И еще был один момент, когда я там начал жить, работать, на Севере, в этом совхозе. Это было действительно скверное место во многих отношениях я совершенно к этому не был готов –городской мальчик и все остальное. Но был один момент, когда в 6 утра, скверная погода, зима, холодно, или осень, что еще даже и хуже, и ты выходишь из дома — в этих самых сапогах и ватнике — и идешь в сельсовет получать наряд на весь день; и ты вот идешь через поле, по колено в этом самом, солнце встает или еще не встало, но ты знаешь, что в этот час, в эту минуту, ну примерно 40% населения державы движется таким же образом.
И…я не хочу сказать, что это тебя наполняет….ээ...скажем, каким-то чувством единства, это зависит от индивидуума –наполняет –не наполняет, но мне это ощущение, в конце концов, стало, было и до сих пор до известной степени задним числом дорого.
И и то, что я говорю сейчас, продиктовано не высоколобостью и отстраненностью, но этим чувством, что мы должны на каждого человека обращать внимание, потому что мы все в совершенно чудовищной ситуации, где бы мы не находились. Уже хотя бы потому, что мы знаем, чем все это кончается – мы умираем. И что меня поражает совершенно на сегодняшний день в излюбленном отечестве, вот, что люди, то есть значительное количество людей, которых я знал или которых я не знал, но, в общем, принадлежащих к тому примерно классу образованных — она ведет себя таким образом, как будто они никогда ничему не научились, как будто им никто никогда не говорил, что надо понимать и любить всех, то есть каждого. То есть я не понимаю, как это происходит, я думаю, что в обществе еще есть вот этот общий знаменатель, который бы надо бы сохранить, который надо всеми силами удерживать, да?
Иосиф Бродский 1993г
Собственно этими двумя цитатами сказано все что я хотел об СССР, но все же я добавлю.

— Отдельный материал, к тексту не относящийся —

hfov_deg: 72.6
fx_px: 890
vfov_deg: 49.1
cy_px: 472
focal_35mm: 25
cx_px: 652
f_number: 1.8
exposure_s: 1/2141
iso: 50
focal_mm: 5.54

Примерно в то же время, когда камрад Кулагин понял что он свободно может ездить в Пекин и на футбол, я понял что моего сменного заработка как раз хватает на дорогу до места работы на общественном транспорте, плюс скромный обед.

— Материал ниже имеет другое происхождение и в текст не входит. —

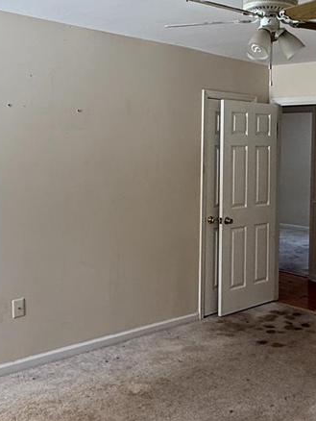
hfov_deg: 30.6
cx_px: 263
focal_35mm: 46
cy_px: 165
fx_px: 559
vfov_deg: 41.0
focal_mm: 2.22
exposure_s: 1/99
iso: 200
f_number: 2.2
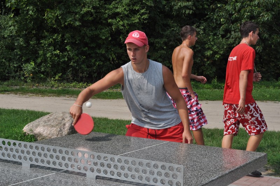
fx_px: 536
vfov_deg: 19.7
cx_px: 140
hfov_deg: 29.3
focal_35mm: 69
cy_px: 93
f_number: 11
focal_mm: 46
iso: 320
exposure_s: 1/500
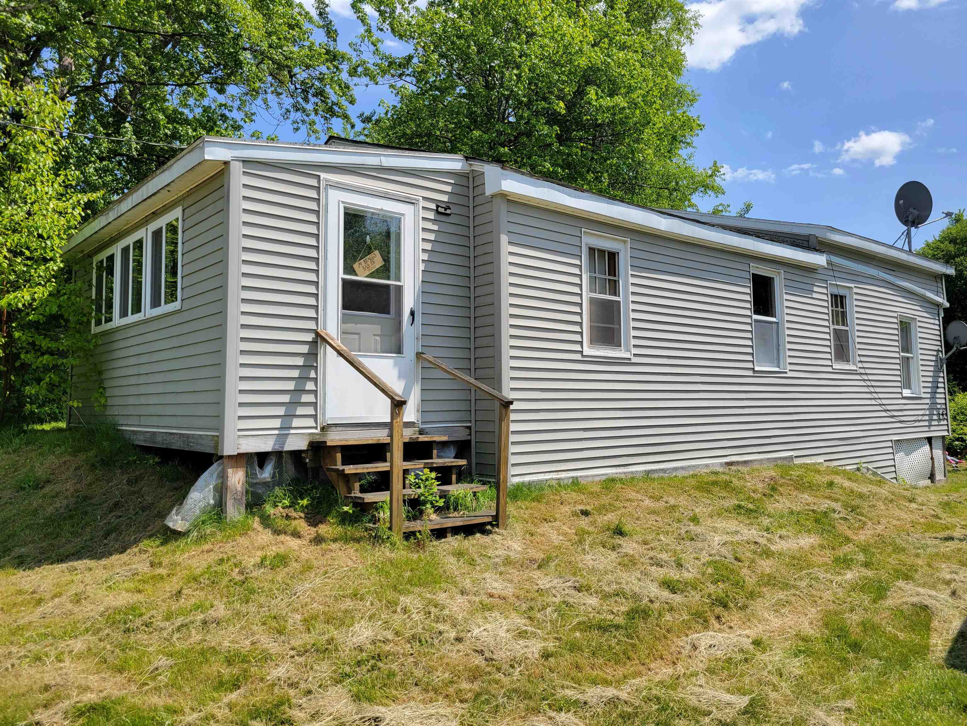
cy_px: 363
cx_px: 484
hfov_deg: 67.3
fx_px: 726
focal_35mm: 26
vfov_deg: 53.1
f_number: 1.8
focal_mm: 5.4
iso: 40
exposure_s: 1/2071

Но не обо мне, в общем то я живу, сейчас повеселее, хватает. Да и раньше я не роскошествовал.
Но ведь колоссальное число людей потеряло все. Созданы условия для возникновения натурального рабства. В доме почти каждого буржуя живут один — два человека, которых, если не лукавить, вполне можно назвать рабами. А то и десяток — другой. И ведь эти буржуи считают себя благодетелями. Говорят — мы даем им кров и еду.
И ведь не поспоришь.
Тут выбор вовсе не между поездкой в Караганду или Пекин. Выбор между обществом свободных, пусть и скромно живущих людей, и рабовладением. Хотим ли мы и дальше жить в обществе где девки торгуют собой с голодухи, или там, где они же, торгуют собой потому что у них сбиты нравственные ориентиры?
И еще, о кровавом Сталине и репрессиях. И тут без всякого ерничания. Цифры ведь действительно чудовищны. Более семи миллионов репрессированных и более миллиона расстрелянных. Но вот спросим себя, а получилось бы выиграть Великую Отечественную без репрессий, коллективизации и индустриализации? Что это было, гениальное предвидение вождя или так карта легла? Да какая разница? Альтернатива была бы куда страшнее.

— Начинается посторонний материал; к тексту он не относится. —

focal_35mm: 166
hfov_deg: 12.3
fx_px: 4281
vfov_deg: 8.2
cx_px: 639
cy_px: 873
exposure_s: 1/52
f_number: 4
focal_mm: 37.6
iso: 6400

И вот теперь — дело сделано. Страшная война выиграна, ценой, опять же, чудовищных жертв, но как сумели. Страна выстояла, общество, до сих пор, относительно едино.
Но мы, вместо того чтобы развиваться дальше, выбрали поездки в Пекин для одних и рабство для других.
Обе эти группы немногочисленны, но само их существование мне представляется непостижимым.